Nasi Goreng


The following recipe is a family favorite and has pretty much been a family secret. Having lived in Indonesia my mum has learned how to cook it directly from Indonesian women and has perfected it over the years. Nasi Goreng, translated Fried Rice, is perfect for when you have friends over for dinner or need a “pre-cooked” meal because you can literally prepare everything beforehand. When we make this at home we tend to always end up with  some (greatly appreciated) leftovers just because it’s always hard to estimate how much rice and vegetables you’ll need. The amounts listed below are estimates since we’ve never only made 2 portions. However, this is definitely one of those meal where you’ll want to make more of because I’m sure you’ll love it just as much as I do!

For 2 portions (this already includes leftovers!) you will need:

  • 2 cups basmati rice
  • 1 cup chinese cabbage, cut
  • 1 cup carrots, peeled and grated
  • 1 cup tomatoes, cut into small cubes
  • 1 cup bean sprouts
  • chilli (use however much you can handle)
  • 3 garlic cloves, crushed
  • 1 onion, cut
  • 150g turkey breast (or tofu if you’re vegetarian), cubed (traditionally neither meat nor tofu are added to the rice)
  • vegetable oil
  • salt
  • pepper
  • 7-8 tbsp. kecap manis (sweet Indonesian soy sauce with a thick consistency)

For all the ingredients above you can either add more of your favorite vegetables or leave out ingredients that you don’t like that much. However much you use is really up to you and you won’t ruin the dish by leaving anything out completely.

Optional ingredients:

  • Krupuk (prawn crackers)
  • egg (as a topping)
  • cucumber slices (used as a decoration)


1. Start by cooking the rice. This should be done ahead of time (e.g. the night before). Use 2 cups of water for every cup of rice.

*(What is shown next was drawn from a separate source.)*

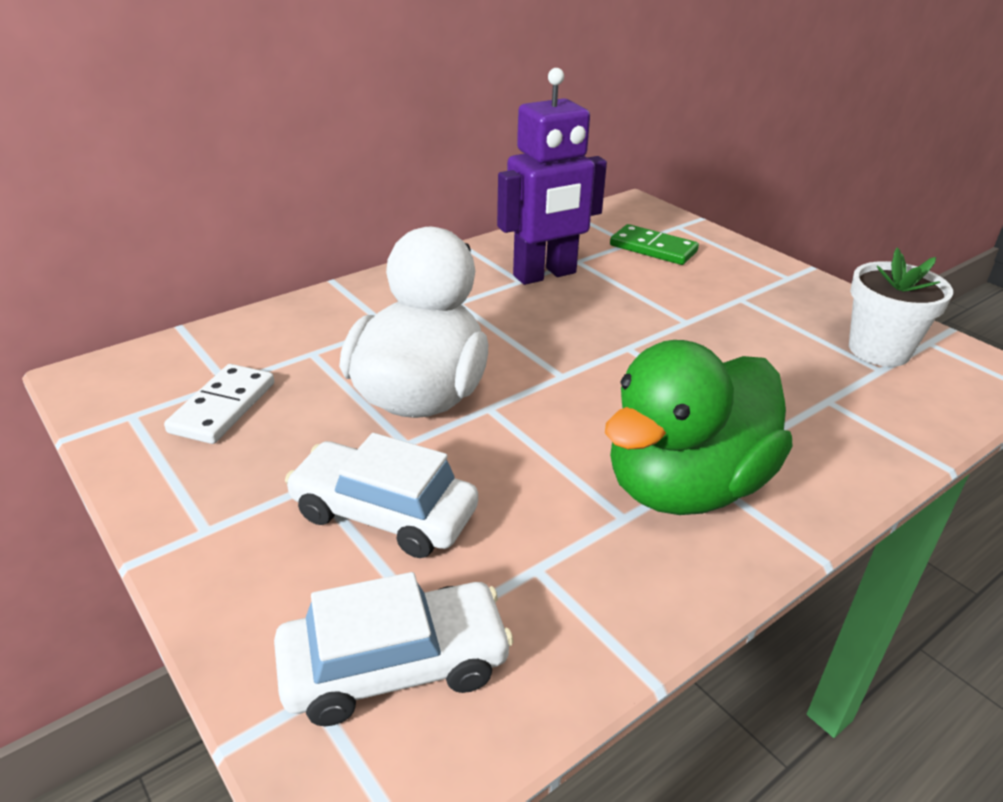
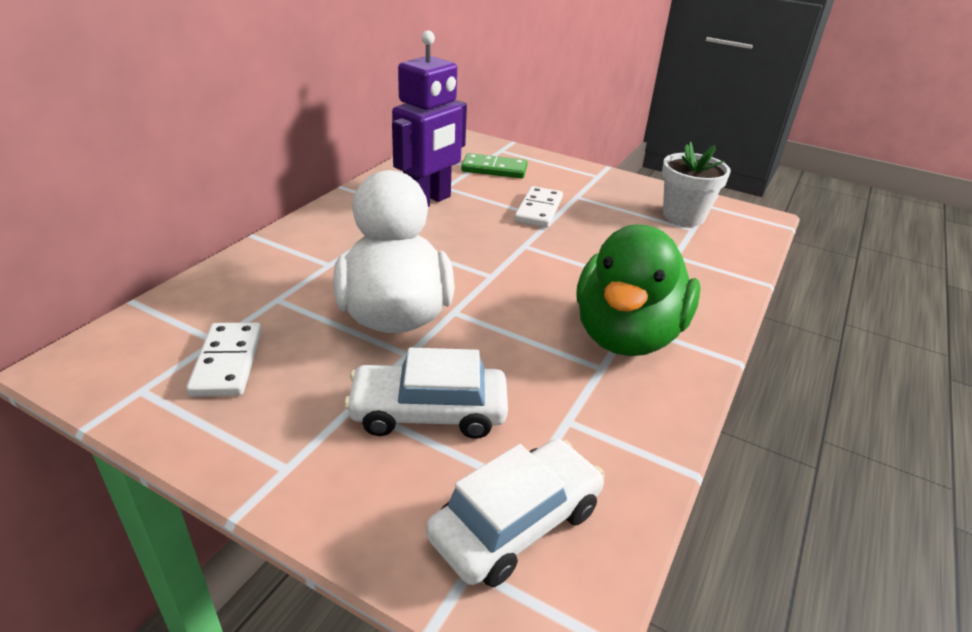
camera: 25 degrees left, 0 degrees up
none -> white domino [514,186,563,228]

2. In a wok, heat up some oil and add the crushed garlic and cut onion. Once that is lightly brown, add the meat (or tofu). Stir occasionally until fully cooked.


3. Then start adding vegetables. The order doesn’t really matter but we tend to start with the cabbage, then bean sprouts, carrots and then the tomatoes.  After a few minutes add the basmati  rice. The rice is usually quite sticky so you will have to try and  break the big lumps apart.


4. When everything is mixed together add the kecap manis. The rice should then have a brownish color and taste slightly sweet. Season with salt, pepper and chilli.

5. If you decide to have the krupuk with your rice you can either buy them ready-to-eat in most Asian markets. We usually fry them ourselves by using sun-dried chips and then deep frying them. Both options aren’t exactly the healthiest of foods, but will definitely add more flavor to your Nasi Goreng experience.


Hope you enjoy it as much as my family does!